Déambulatoire majestueux ! Dernier contrôle talki. Déclenchement de rubis. Fumée. Lumière. Ombres. Cliquetis des tôles. C’est parti et ça ne peut plus s’arrêter !!
Ils marchent, chancelants, incertains. Personne dans la rue. Ils sont où les gens ? Trois adolescentes gloussent. Cris. Ce sont des fantômes !!!
Eux ils avancent. Quoi qu’il arrive, ils avancent.
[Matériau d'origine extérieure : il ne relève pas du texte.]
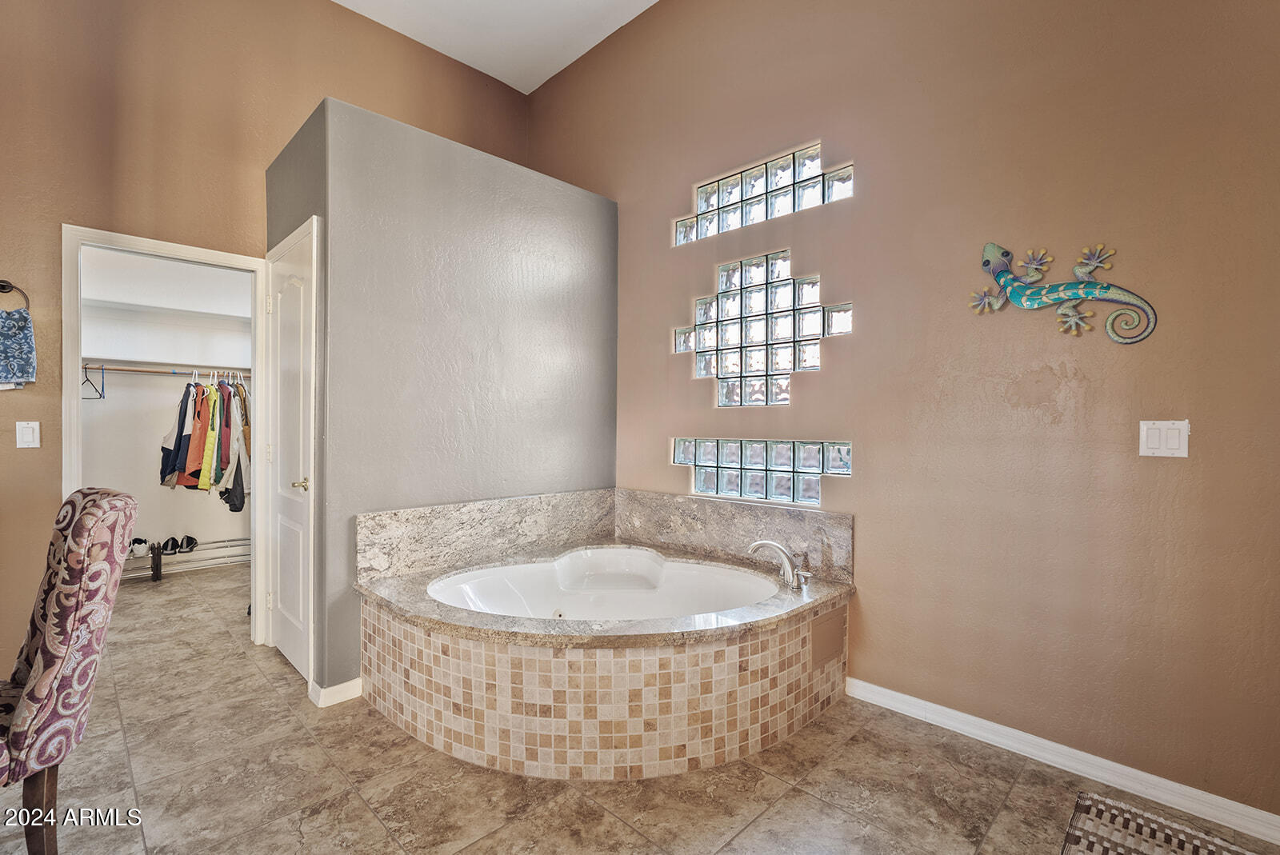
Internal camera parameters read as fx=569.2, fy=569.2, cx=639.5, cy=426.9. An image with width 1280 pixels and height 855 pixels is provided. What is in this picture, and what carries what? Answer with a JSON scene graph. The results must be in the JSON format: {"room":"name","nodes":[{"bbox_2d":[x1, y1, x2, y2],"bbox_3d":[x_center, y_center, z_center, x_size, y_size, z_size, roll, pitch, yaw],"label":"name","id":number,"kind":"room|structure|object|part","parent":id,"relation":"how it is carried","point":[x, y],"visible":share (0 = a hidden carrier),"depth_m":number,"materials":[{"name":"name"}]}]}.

J’ai le cœur qui bat. J’ai le trac pour eux et je vais voir tout ce que j’ai rêvé de voir depuis que j’ai participé à cette création en 2001 à Morlaix. J’ai cinq ans et demi. Cathédrale. Ombres sur les murs. Au talky, j’ai aussi la bande son secrète du spectacle, celle qui raconte la fabrication en direct. Eclairage. Tops. Son. Recule, recule, je veux des ombres, plus grandes les ombres. Les ombres, elles clignotent aussi, au rythme du chœur, celui de la tribu en marche et qui phase le public quand elle fonce pour construire sa case de tôle. Case de tôle. Je fonce dans la foule. Tiens ça c’est fou ? Ils sortent d’où les gens ? Visages peints cadrés de métal et un prêtre en capuchon, sans visage officie un rituel dans une agitation bizarre. De dedans on est au village, au marché, ce qu’on voit dehors, c’est un rituel vaudou. Là, j’ai plus de talky et je pleure. De quoi je pleure ? En fait je ne pleure pas, je suis sidérée de tous les films possibles quand on change de point de vue.

Je cours derrière la tribu en marche de feu. Mon but, voir le départ des poupées. J’arrive et là, comme des enfants en embuscade, les techniciens tendus, immobiles, silencieux, aux aguets et Jonathan avec sa boîte magique. La boîte de 4 top pour la synchro des musiques de chaque poupées. Ordre. Cà part. Et Jonathan très anglais dans le feu : « Non, non attends, attends (les 6 ne sont pas syncro). Il n’entend pas le bip commun pour que rien ne se décale. Et là, c’est bon. Fermer les jupes ! Décâblez !! Bruit des robes des poupées, 6 câbles qui surgissent des robes et là c’est parti !
Elles chantent ensemble !! C’est chaque fois une petite victoire. Mais on ne la fête pas. C’est le travail. Le travail accompli. C’est le public la fête. Les enfants qui courrent.